* Provided data
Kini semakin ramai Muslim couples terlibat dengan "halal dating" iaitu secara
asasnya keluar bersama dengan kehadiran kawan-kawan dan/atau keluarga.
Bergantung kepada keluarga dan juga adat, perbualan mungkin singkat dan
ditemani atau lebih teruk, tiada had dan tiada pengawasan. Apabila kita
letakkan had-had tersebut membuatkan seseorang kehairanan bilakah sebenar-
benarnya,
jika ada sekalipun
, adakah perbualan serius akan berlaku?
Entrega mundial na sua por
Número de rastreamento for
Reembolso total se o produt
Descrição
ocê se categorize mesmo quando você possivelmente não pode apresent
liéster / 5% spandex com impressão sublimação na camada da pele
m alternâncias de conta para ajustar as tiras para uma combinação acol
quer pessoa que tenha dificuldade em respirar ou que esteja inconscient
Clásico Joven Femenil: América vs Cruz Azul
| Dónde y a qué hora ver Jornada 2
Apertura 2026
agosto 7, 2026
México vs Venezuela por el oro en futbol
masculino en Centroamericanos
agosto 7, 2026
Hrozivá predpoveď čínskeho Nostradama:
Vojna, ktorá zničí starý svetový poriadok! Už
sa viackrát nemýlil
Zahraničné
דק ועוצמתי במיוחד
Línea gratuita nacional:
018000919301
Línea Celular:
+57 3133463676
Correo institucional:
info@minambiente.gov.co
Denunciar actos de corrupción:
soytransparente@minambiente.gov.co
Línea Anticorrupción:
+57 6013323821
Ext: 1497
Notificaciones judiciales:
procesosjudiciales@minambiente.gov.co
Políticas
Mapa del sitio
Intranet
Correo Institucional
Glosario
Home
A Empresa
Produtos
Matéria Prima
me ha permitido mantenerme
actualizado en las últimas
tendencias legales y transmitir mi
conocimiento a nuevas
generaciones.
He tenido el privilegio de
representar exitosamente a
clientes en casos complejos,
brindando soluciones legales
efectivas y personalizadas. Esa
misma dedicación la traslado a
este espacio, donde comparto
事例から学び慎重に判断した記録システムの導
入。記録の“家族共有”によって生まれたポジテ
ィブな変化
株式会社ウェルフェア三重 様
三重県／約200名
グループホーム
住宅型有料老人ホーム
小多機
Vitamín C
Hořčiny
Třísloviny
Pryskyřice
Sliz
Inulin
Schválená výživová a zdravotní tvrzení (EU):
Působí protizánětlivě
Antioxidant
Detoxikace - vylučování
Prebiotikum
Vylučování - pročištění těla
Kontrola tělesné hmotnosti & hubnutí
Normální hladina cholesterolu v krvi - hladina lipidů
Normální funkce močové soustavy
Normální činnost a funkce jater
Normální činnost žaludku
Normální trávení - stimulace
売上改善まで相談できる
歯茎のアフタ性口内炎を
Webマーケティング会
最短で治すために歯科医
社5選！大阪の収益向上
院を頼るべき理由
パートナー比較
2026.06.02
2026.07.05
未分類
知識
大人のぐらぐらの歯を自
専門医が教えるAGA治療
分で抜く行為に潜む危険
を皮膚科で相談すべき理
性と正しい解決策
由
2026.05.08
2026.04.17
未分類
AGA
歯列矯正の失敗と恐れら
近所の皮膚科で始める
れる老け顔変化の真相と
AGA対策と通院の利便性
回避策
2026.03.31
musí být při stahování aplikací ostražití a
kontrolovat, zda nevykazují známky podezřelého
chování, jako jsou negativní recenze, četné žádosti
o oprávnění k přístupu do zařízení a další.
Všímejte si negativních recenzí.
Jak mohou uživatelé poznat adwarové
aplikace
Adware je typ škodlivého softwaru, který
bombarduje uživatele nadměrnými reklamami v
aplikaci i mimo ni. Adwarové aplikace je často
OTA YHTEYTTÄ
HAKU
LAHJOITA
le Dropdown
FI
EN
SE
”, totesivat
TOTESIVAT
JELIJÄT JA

* Exercise goal
Please retype the listing line for line, starting with its first line and stopping after the line that contains "ocê se categorize".

* Task output
Kini semakin ramai Muslim couples terlibat dengan "halal dating" iaitu secara
asasnya keluar bersama dengan kehadiran kawan-kawan dan/atau keluarga.
Bergantung kepada keluarga dan juga adat, perbualan mungkin singkat dan
ditemani atau lebih teruk, tiada had dan tiada pengawasan. Apabila kita
letakkan had-had tersebut membuatkan seseorang kehairanan bilakah sebenar-
benarnya,
jika ada sekalipun
, adakah perbualan serius akan berlaku?
Entrega mundial na sua por
Número de rastreamento for
Reembolso total se o produt
Descrição
ocê se categorize mesmo quando você possivelmente não pode apresent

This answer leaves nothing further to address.